About this exercise: Repeat the lines below exactly as written, please, from the line with "right ankle: (251, 786)" to the line with "left elbow: (644, 583)", both lines included, and no others.

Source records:
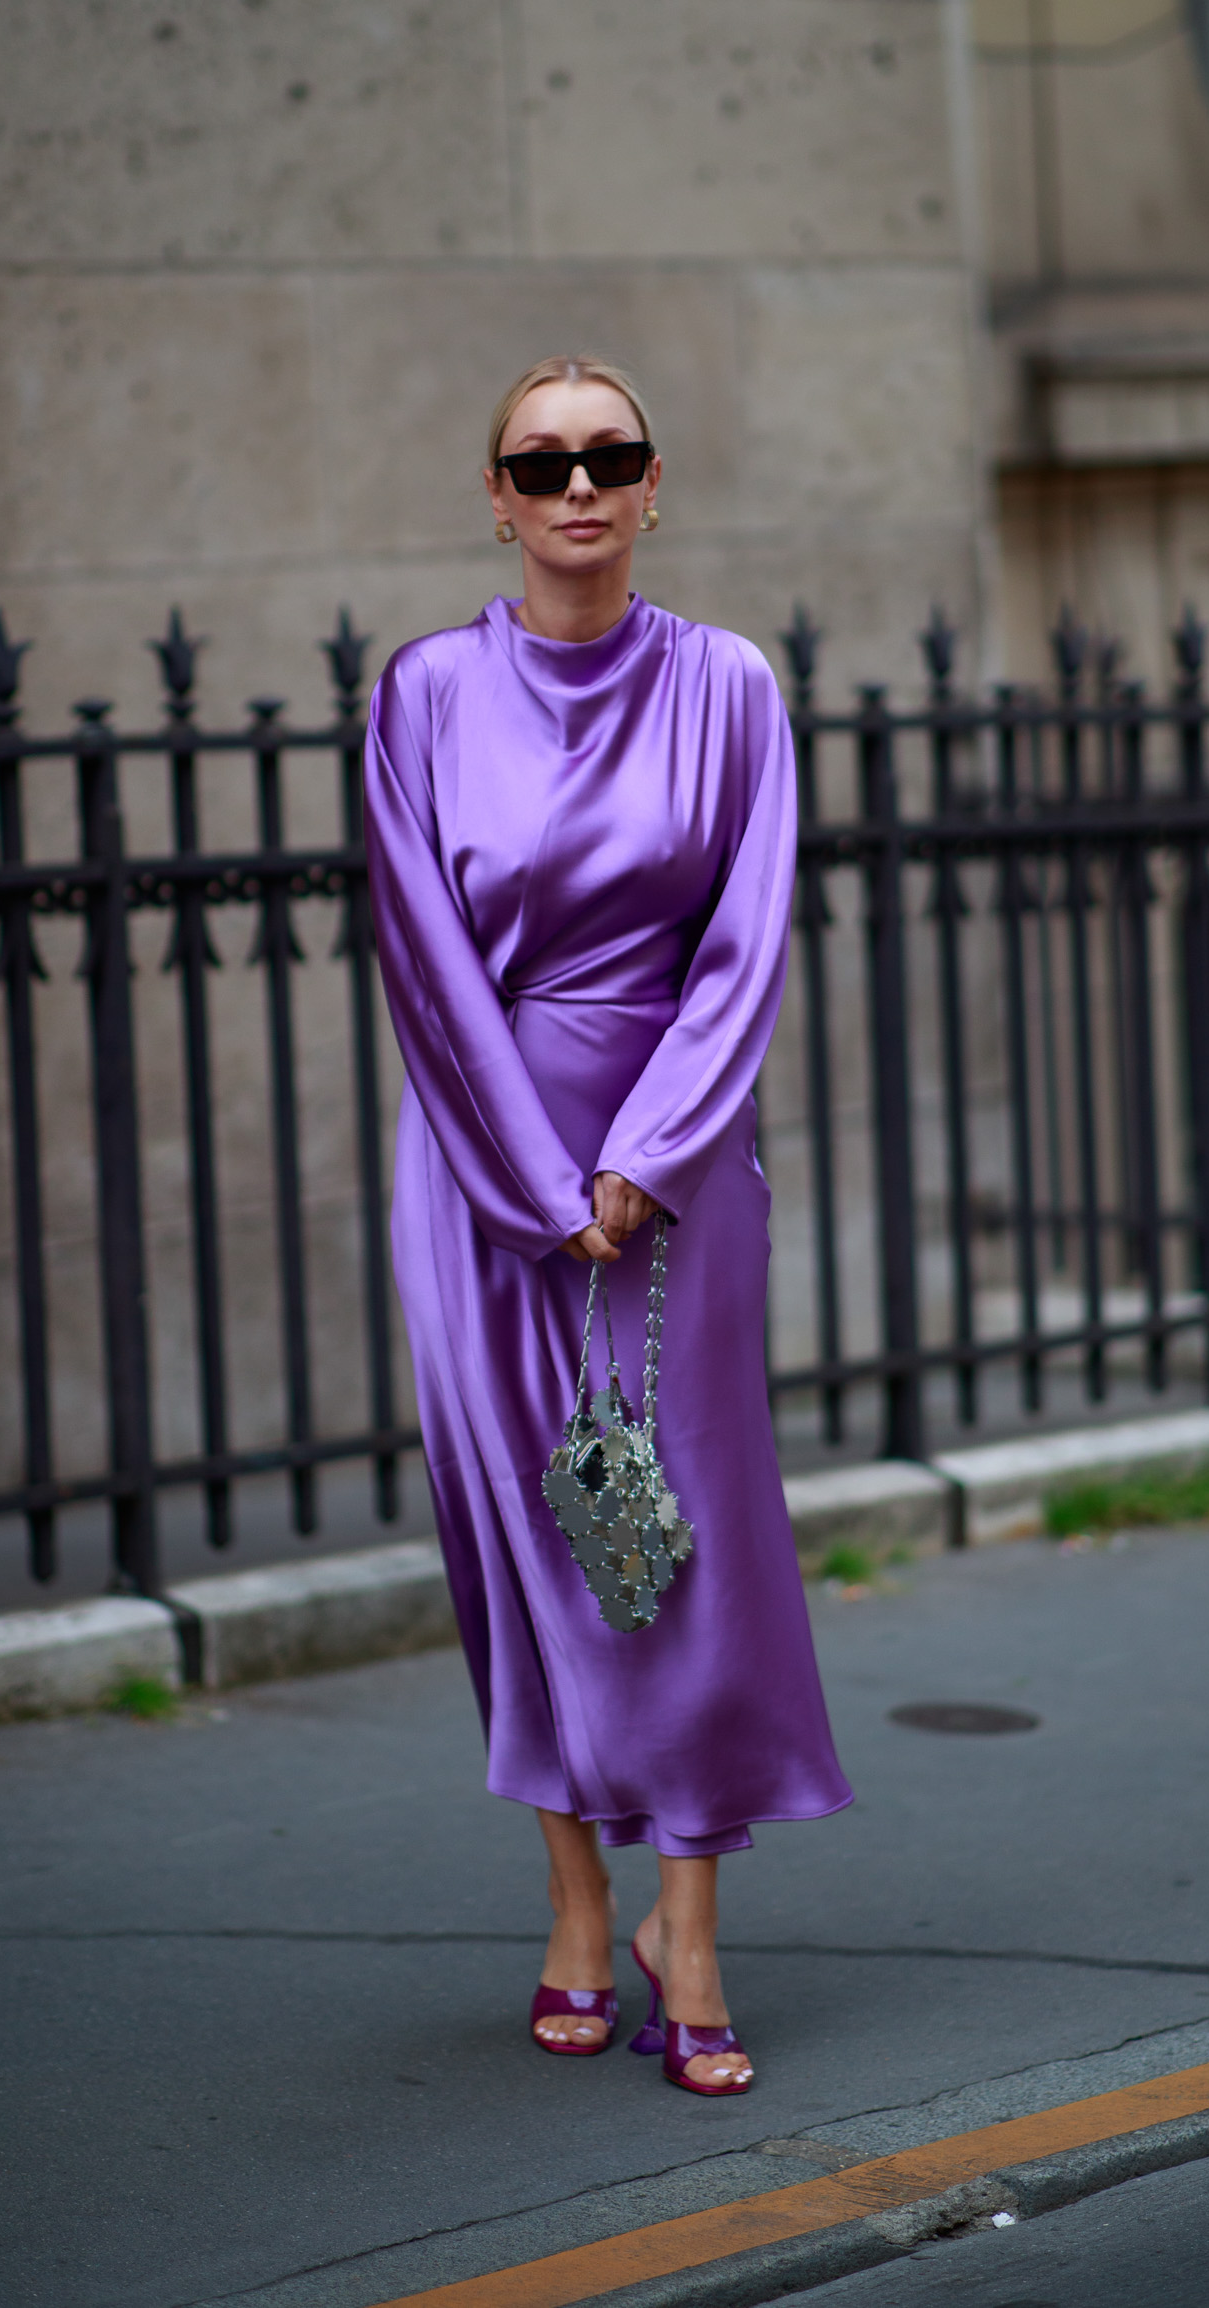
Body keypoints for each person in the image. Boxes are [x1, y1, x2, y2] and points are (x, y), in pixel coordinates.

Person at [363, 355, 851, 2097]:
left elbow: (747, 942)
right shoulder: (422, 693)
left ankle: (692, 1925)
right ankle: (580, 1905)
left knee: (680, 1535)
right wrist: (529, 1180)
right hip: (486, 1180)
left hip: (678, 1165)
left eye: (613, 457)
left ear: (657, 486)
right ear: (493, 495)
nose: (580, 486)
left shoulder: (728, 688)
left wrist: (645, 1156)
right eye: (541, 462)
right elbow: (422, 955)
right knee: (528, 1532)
---
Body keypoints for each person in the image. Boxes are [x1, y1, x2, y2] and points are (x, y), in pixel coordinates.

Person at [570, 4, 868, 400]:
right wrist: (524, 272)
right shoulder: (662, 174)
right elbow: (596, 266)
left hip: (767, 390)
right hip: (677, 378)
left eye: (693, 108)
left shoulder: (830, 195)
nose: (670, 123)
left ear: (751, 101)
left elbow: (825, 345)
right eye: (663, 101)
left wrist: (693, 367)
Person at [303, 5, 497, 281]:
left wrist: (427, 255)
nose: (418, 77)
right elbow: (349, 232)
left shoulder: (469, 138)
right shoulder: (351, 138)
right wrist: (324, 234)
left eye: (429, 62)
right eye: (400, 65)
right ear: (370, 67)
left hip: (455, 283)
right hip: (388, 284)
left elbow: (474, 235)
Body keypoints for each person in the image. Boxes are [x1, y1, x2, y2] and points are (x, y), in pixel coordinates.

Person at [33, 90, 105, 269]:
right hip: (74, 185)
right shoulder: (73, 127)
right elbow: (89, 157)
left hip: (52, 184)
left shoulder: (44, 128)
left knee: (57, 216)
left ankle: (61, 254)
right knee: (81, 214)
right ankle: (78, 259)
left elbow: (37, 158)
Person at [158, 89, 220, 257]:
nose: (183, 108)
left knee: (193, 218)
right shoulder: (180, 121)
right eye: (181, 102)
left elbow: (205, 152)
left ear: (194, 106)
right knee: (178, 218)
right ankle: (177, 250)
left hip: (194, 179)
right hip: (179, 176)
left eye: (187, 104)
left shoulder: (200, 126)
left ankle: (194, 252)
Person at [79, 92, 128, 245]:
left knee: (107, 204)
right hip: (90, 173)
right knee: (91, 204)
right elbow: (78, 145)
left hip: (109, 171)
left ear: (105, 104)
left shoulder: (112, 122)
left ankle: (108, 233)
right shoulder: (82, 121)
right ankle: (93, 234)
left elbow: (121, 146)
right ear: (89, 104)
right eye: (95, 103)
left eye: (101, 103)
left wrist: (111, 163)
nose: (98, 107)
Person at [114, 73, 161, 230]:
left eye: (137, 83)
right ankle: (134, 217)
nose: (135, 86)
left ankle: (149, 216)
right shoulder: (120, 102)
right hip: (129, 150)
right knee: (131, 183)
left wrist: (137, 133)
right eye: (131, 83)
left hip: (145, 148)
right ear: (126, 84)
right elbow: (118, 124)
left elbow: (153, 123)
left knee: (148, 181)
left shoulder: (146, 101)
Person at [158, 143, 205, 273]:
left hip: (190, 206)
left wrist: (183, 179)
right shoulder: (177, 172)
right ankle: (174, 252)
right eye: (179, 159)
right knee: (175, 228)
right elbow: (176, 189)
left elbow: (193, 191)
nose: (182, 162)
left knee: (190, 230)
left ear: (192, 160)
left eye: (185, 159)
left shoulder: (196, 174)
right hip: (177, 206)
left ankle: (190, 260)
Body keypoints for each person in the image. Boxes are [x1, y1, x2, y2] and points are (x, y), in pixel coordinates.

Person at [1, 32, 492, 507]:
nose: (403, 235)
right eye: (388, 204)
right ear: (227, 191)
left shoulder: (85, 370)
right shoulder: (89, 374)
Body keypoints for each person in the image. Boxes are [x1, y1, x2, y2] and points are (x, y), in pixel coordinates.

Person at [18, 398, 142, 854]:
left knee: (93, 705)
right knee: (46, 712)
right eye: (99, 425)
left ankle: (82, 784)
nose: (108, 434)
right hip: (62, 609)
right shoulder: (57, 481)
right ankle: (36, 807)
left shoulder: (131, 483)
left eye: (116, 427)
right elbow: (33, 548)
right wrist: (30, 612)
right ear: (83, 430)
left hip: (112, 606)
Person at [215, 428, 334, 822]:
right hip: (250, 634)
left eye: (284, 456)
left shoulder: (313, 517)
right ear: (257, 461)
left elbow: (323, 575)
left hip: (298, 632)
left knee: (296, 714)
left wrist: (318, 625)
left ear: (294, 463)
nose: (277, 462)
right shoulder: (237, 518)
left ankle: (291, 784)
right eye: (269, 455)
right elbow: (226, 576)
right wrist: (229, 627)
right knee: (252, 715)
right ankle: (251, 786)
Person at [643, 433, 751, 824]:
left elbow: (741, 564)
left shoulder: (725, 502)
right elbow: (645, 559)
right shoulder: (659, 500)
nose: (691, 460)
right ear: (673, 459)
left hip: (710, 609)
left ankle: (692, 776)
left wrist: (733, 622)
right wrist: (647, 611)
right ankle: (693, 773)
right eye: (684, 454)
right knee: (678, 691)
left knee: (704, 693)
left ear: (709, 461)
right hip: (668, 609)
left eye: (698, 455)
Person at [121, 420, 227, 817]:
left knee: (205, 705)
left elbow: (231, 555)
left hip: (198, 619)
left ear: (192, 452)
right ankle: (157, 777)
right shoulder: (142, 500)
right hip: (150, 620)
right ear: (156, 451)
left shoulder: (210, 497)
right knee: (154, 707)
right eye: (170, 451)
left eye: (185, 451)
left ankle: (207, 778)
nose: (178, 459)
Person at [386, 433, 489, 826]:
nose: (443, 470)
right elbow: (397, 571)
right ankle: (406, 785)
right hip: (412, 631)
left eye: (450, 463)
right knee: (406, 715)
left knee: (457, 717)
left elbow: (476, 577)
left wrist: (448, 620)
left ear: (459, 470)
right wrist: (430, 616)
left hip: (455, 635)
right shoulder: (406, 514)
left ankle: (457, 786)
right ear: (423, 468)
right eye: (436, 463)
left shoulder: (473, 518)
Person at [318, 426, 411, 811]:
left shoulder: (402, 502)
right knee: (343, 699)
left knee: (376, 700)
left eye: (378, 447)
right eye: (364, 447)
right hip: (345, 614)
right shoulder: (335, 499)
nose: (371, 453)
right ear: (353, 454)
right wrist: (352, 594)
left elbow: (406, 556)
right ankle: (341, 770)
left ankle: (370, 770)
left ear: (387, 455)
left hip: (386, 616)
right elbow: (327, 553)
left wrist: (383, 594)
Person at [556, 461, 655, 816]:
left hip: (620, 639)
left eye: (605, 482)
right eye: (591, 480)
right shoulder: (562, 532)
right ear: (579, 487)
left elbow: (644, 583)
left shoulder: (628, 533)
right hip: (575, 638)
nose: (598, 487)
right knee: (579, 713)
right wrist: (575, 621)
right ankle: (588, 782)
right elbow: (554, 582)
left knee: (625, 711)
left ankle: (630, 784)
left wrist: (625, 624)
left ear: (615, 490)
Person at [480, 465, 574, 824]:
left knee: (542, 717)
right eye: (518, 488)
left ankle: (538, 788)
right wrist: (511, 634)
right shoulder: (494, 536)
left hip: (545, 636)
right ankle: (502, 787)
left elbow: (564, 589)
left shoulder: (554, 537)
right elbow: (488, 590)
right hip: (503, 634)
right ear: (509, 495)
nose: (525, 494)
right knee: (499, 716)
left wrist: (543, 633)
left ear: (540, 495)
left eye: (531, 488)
---
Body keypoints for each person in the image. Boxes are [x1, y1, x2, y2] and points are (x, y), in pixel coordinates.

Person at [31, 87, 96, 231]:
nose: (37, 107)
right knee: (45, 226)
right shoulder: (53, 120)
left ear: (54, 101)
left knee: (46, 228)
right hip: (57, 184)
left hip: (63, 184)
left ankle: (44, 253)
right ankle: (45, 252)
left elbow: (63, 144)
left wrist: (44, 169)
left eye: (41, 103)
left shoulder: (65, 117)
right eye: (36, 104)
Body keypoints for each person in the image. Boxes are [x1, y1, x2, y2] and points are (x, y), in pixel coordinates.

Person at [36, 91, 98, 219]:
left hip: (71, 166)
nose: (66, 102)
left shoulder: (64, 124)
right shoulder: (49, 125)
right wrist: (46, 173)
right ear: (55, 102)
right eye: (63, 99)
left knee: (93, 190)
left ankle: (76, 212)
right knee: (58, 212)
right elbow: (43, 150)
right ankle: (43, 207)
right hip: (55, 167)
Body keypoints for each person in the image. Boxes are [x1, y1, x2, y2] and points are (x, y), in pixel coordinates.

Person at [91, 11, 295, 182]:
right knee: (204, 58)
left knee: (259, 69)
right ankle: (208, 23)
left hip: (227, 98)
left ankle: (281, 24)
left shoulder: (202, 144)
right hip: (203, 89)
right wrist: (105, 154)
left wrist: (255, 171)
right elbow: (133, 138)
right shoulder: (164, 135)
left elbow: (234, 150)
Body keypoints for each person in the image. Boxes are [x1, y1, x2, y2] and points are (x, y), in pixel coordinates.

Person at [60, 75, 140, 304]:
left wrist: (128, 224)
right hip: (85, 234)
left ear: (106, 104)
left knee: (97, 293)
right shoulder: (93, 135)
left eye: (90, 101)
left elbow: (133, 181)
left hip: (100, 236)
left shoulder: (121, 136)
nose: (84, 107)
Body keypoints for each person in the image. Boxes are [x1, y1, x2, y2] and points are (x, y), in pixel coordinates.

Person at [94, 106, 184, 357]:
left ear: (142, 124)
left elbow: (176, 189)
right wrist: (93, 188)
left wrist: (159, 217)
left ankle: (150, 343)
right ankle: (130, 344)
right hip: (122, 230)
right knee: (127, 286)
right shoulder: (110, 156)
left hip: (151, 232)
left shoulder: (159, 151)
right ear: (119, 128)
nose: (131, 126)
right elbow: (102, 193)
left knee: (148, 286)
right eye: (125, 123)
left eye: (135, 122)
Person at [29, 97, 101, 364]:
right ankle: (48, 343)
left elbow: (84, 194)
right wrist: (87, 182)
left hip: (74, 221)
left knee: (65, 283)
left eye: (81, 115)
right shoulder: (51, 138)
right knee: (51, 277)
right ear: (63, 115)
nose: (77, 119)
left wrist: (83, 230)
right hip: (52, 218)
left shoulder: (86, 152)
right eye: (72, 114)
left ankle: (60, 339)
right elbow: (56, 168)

Exercise answer:
right ankle: (251, 786)
Person at [643, 433, 751, 824]:
left elbow: (741, 564)
left shoulder: (725, 502)
right elbow: (645, 559)
right shoulder: (659, 500)
nose: (691, 460)
right ear: (673, 459)
left hip: (710, 609)
left ankle: (692, 776)
left wrist: (733, 622)
right wrist: (647, 611)
right ankle: (693, 773)
right eye: (684, 454)
right knee: (678, 691)
left knee: (704, 693)
left ear: (709, 461)
right hip: (668, 609)
left eye: (698, 455)
Person at [121, 420, 227, 817]:
left knee: (205, 705)
left elbow: (231, 555)
left hip: (198, 619)
left ear: (192, 452)
right ankle: (157, 777)
right shoulder: (142, 500)
right hip: (150, 620)
right ear: (156, 451)
left shoulder: (210, 497)
right knee: (154, 707)
right eye: (170, 451)
left eye: (185, 451)
left ankle: (207, 778)
nose: (178, 459)
Person at [386, 433, 489, 826]:
nose: (443, 470)
right elbow: (397, 571)
right ankle: (406, 785)
right hip: (412, 631)
left eye: (450, 463)
right knee: (406, 715)
left knee: (457, 717)
left elbow: (476, 577)
left wrist: (448, 620)
left ear: (459, 470)
right wrist: (430, 616)
left hip: (455, 635)
right shoulder: (406, 514)
left ankle: (457, 786)
right ear: (423, 468)
right eye: (436, 463)
left shoulder: (473, 518)
Person at [318, 426, 411, 811]:
left shoulder: (402, 502)
right knee: (343, 699)
left knee: (376, 700)
left eye: (378, 447)
right eye: (364, 447)
right hip: (345, 614)
right shoulder: (335, 499)
nose: (371, 453)
right ear: (353, 454)
right wrist: (352, 594)
left elbow: (406, 556)
right ankle: (341, 770)
left ankle: (370, 770)
left ear: (387, 455)
left hip: (386, 616)
right elbow: (327, 553)
left wrist: (383, 594)
Person at [556, 461, 655, 816]:
left hip: (620, 639)
left eye: (605, 482)
right eye: (591, 480)
right shoulder: (562, 532)
right ear: (579, 487)
left elbow: (644, 583)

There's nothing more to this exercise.